_Task data_.
- - -
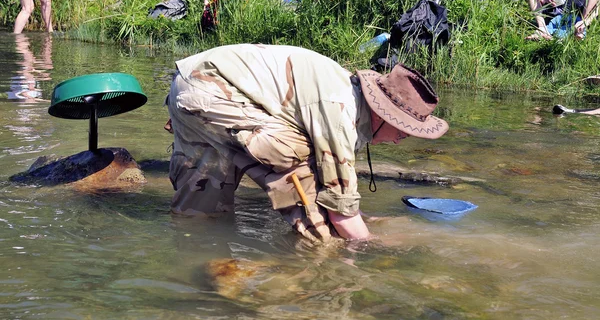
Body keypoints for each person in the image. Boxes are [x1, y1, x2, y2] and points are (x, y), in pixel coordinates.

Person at [165, 44, 449, 243]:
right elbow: (339, 208)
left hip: (188, 85)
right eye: (403, 131)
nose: (401, 140)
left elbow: (343, 198)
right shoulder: (341, 111)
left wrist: (360, 216)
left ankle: (196, 262)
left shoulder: (345, 95)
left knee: (200, 209)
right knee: (305, 172)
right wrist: (368, 243)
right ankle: (312, 262)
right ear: (383, 115)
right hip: (215, 90)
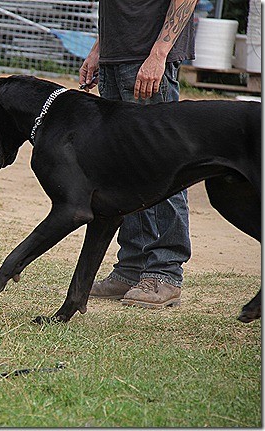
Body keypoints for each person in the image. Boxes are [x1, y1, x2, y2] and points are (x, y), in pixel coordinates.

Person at [79, 0, 196, 308]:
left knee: (160, 167)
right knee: (123, 171)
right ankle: (131, 268)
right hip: (115, 59)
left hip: (147, 59)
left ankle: (165, 272)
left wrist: (159, 53)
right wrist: (98, 49)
- - -
_Goal of the exercise_. Where the string "knee" occurs in the data, return the whole line.

_Task answer_.
left knee: (200, 209)
right knee: (305, 172)
left knee: (160, 167)
right knee: (123, 171)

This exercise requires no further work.